DISEMBODIED VOICE:  "Of course you may." 
Thank you.  *ahem*  Why?  Doesn't it kinda defeat the point of the boycott if your method of organization is dependent on the company that you're boycotting?  How do you enforce it?  How do you coordinate?  When your one-day boycott is over, do you come back on your Facebook group and talk about how cool it was to "stick it to the man"?  Cause, lemme tell ya somethin' brother:  You're not stickin' anything to the man.  In fact, the man is laughing.  Laughing at you, you simplistic retards.
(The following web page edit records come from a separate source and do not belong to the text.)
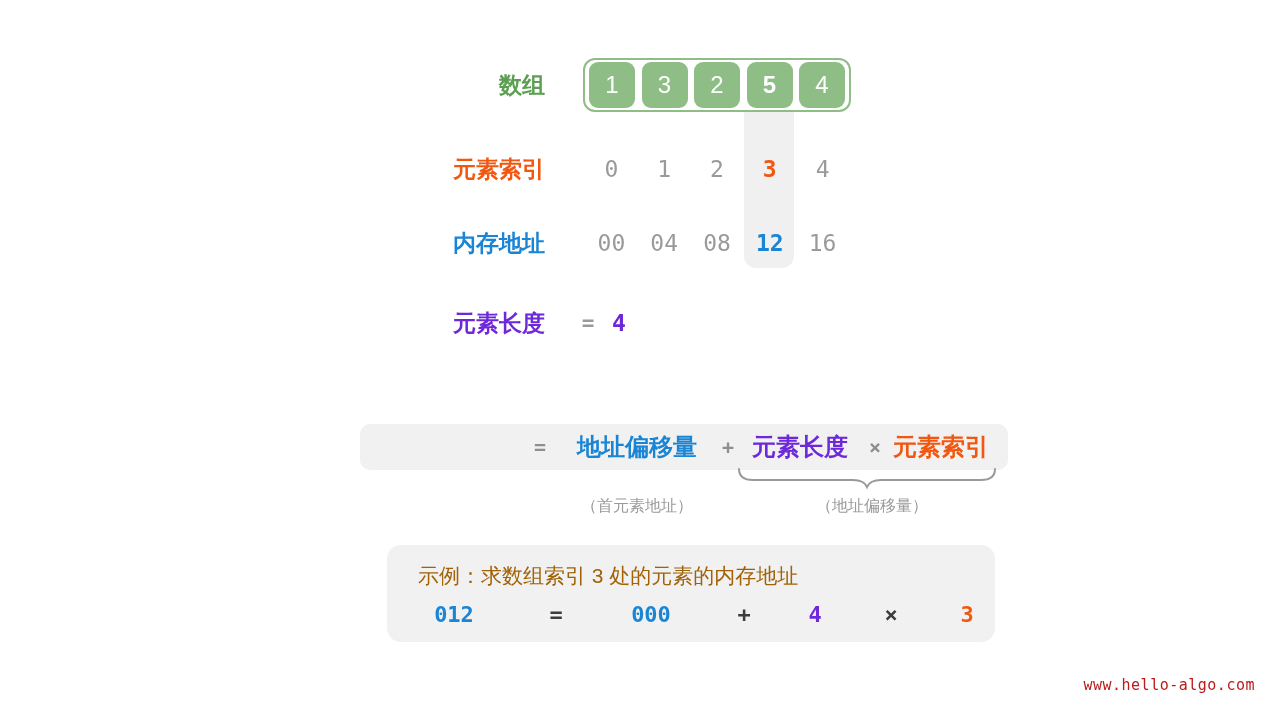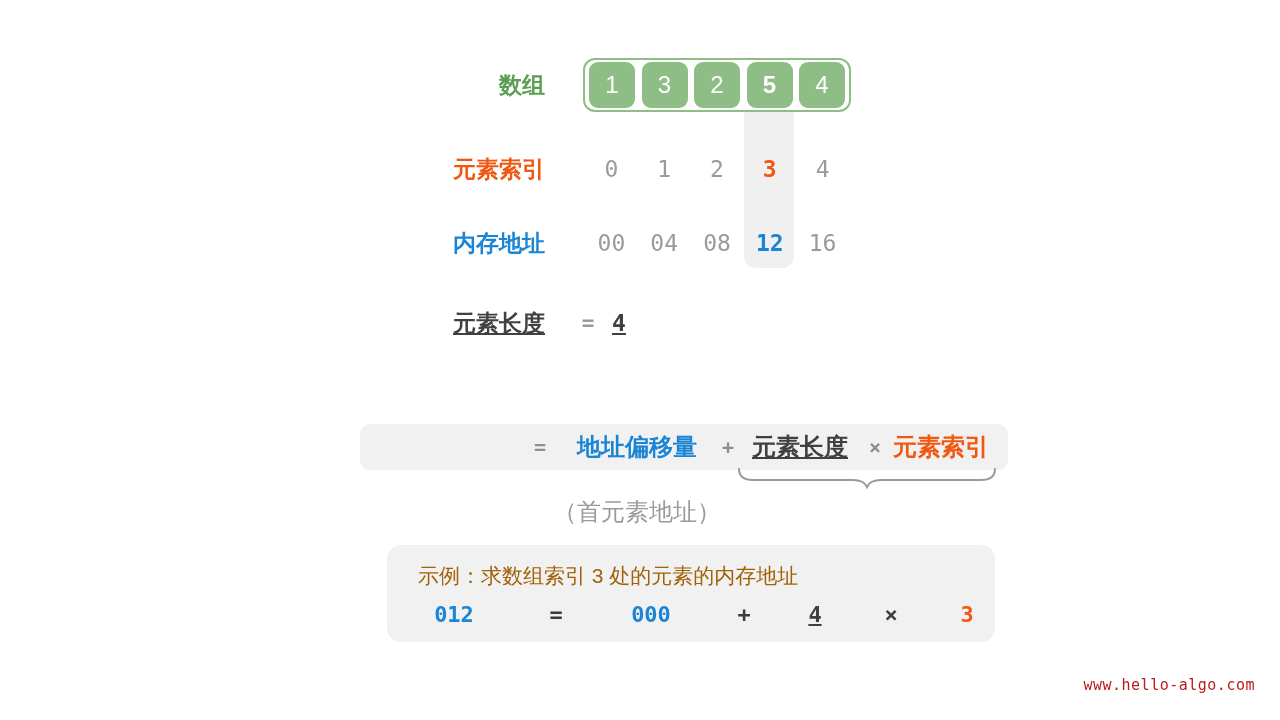--- a/index.html
+++ b/index.html
@@ -19,7 +19,7 @@
   .green{color:#5C9F52;}
   .orange{color:#F2570F;}
   .blue{color:#1A85D4;}
-  .teal{color:#404040;text-decoration:underline;}
+  .teal{color:#6d28d9;}
 
   
   .array-box{position:absolute;left:583px;top:58px;width:268px;height:54px;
Here's what I think; my final verdict on this mountain of dog shit:  Every One-Day Boycott fails before it even begins, as a boycott.  But, where it fails as a boycott, it succeeds at something completely different:  Drawing attention to the attention-whoring bone-heads who come up with these ideas in the first place.  So, pay no attention.  Offer no participation.  Give none of your time to these doom efforts.
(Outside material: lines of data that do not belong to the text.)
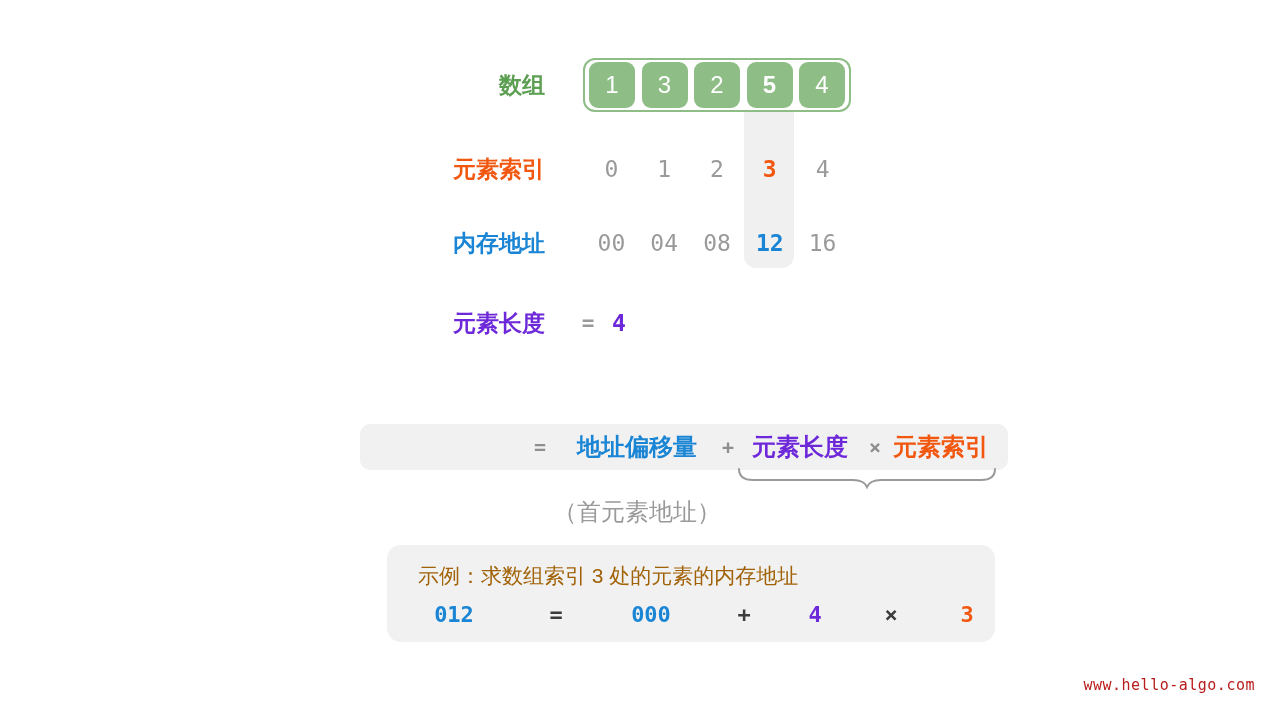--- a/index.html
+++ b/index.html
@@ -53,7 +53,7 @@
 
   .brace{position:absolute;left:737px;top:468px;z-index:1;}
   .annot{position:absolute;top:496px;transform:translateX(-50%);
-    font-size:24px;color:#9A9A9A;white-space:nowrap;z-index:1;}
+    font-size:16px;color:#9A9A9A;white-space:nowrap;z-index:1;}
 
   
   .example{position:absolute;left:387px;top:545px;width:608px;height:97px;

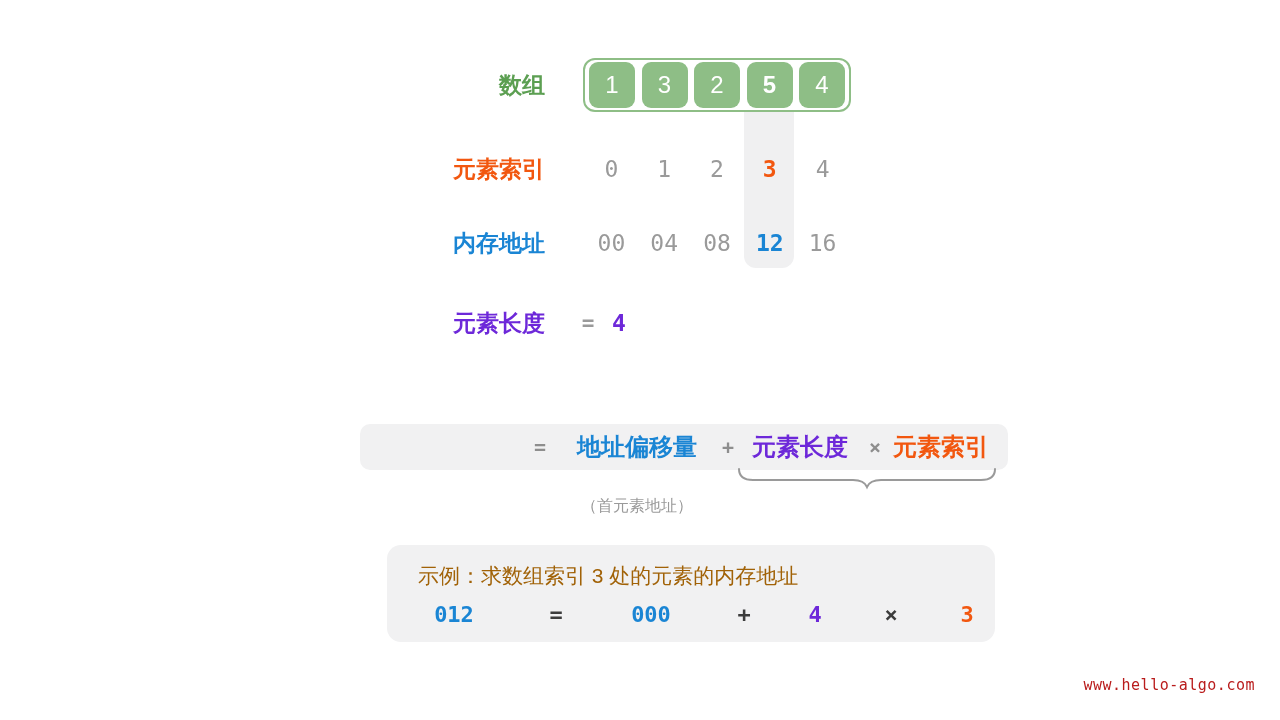--- a/index.html
+++ b/index.html
@@ -119,6 +119,7 @@
   </svg>
 
   <div class="annot" style="left:637px">（首元素地址）</div>
+  <div class="annot" style="left:872px">（地址偏移量）</div>
 
   <div class="example">
     <div class="title">示例：求数组索引 3 处的元素的内存地址</div>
But, join the Revolution today, and you'll receive a set of free steak knifes!  And it doesn't stop there.  Sign up with your local recruiter today, and you'll also receive a complimentary copy of "The New Anarchist Cook-Book:  Recipes for the Modern Revolutionary".
DISEMBODIED VOICE:  "No, you won't.  Stop talking.  We can't afford to be giving those out for free."
Really?  Oh, well, never mind.  Have a nice, pointless-boycott-free day.